Художественный историзм лирики поэтов пушкинской поры - стр. 17
Глинка описывает Катона, «фанатичного сторонника республиканских порядков»[104], как истинного патриота. Катон не мог представить свою родину под незаконной властью тирана. Но поэт наделяет своего героя вольнолюбивыми чувствами и мыслями, свойственными человеку начала XIX столетия. В контексте «Отрывков из “Фарсалии”» поэт употребляет такие славянизмы, как, например, «выя» (слав. – «шея»), подчеркивая гордость, непокорность, упорство, сопротивление, неприятие самодержавной власти («упругие выи»), «ярем», ассоциирующийся с непосильным, «тяжким» игом рабства и др. Употребление подобных славянизмов, как и обращение к образу самого Катона, служит для выражения патриотических идей независимости, свободолюбия, непринятия власти единоличного правителя (выражением этих идей служат и слова-сигналы: сыны свободы, цепи, мужество предков, бессмертие и т. д.). То есть история Рима «эмоционально переживается поэтом как модель самой судьбы России»[105].

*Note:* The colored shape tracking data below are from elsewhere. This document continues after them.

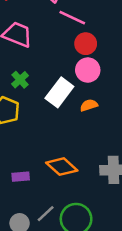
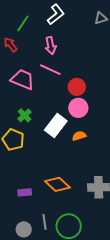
pink line: (72, 18) -> (50, 70), moved
gray line: (46, 214) -> (45, 222), turned -56

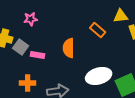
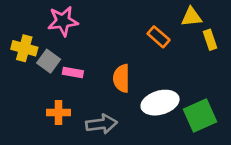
pink star: (31, 19) -> (63, 21), size x1.5
orange semicircle: (69, 48) -> (121, 78), moved

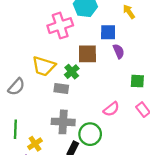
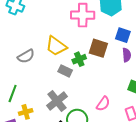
pink semicircle: (111, 109) -> (103, 104), turned -35
gray cross: (63, 122) -> (57, 101), turned 30

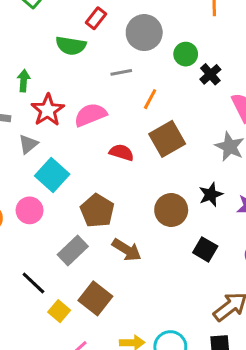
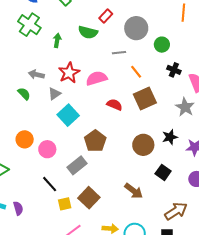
black cross: (210, 74) -> (174, 70), moved, turned -32
green arrow: (24, 81) -> (57, 40), moved
orange line: (150, 99) -> (136, 72), turned -72
pink circle: (30, 210) -> (47, 149), moved
brown arrow: (127, 250) -> (134, 191), moved
yellow square: (59, 311) -> (65, 204), turned 32

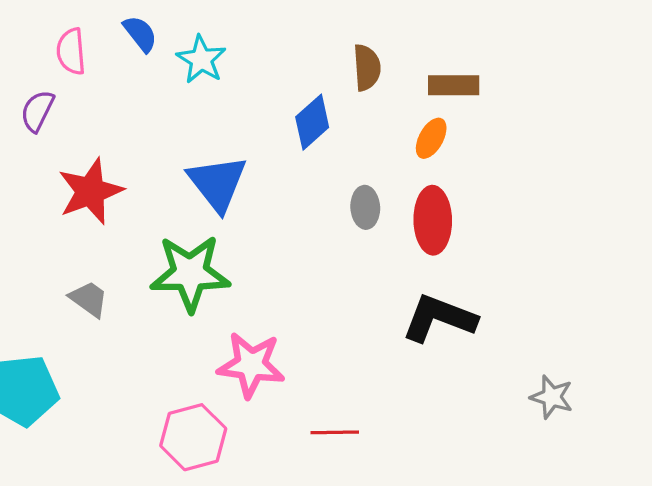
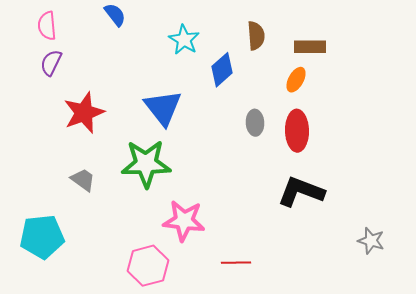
pink semicircle: (71, 51) -> (47, 26), moved
cyan star: (201, 59) -> (184, 40), moved

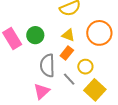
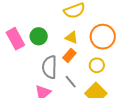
yellow circle: (85, 67) -> (97, 65), moved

В книге С. А. Кибальника «Русская антологическая поэзия первой трети XIX века» исследователем делается акцент на таком принципе художественного историзма, как «подражание древним в формах самих древних»[106], восходящему к фундаментальному положению классической эстетики Винкельмана. «Подражание древним в формах самих древних» заключается в стремлении постичь прошлое, подражая формам, характерным для античной поэзии. С. А. Кибальник считает, что «освоение античной, главным образом древнегреческой поэзии – Гомера, Феокрита, антологической лирики – вело к проникновению в русскую литературу элементов историзма»[107]. И далее исследователь отмечает, что историзм в лирике первой трети XIX столетия представляет собой обобщенное эмоциональное содержание определенной эпохи в развитии мировой культуры. При этом прошлое как правило смыкается с современностью, существуя в качестве дополнительного плана или элемента формы.
Так, в сатире Шишкова «К Метеллию», вольнолюбивая тема облекается высоким слогом, композиционными и синтаксическими формами, восходящими не столько к античной традиции, сколько к манере XVIII столетия. Эго и использование славянизмов («кровавая длань», «чело», «закона глас» и др.), и нарочитое осложнение синтаксических конструкций, и использование инверсий (что, по мнению поэтов XVIII века, в частности
А. Д Кантемира[108], способствует усилению художественного воздействия), и высокий слог, и одическая интонация.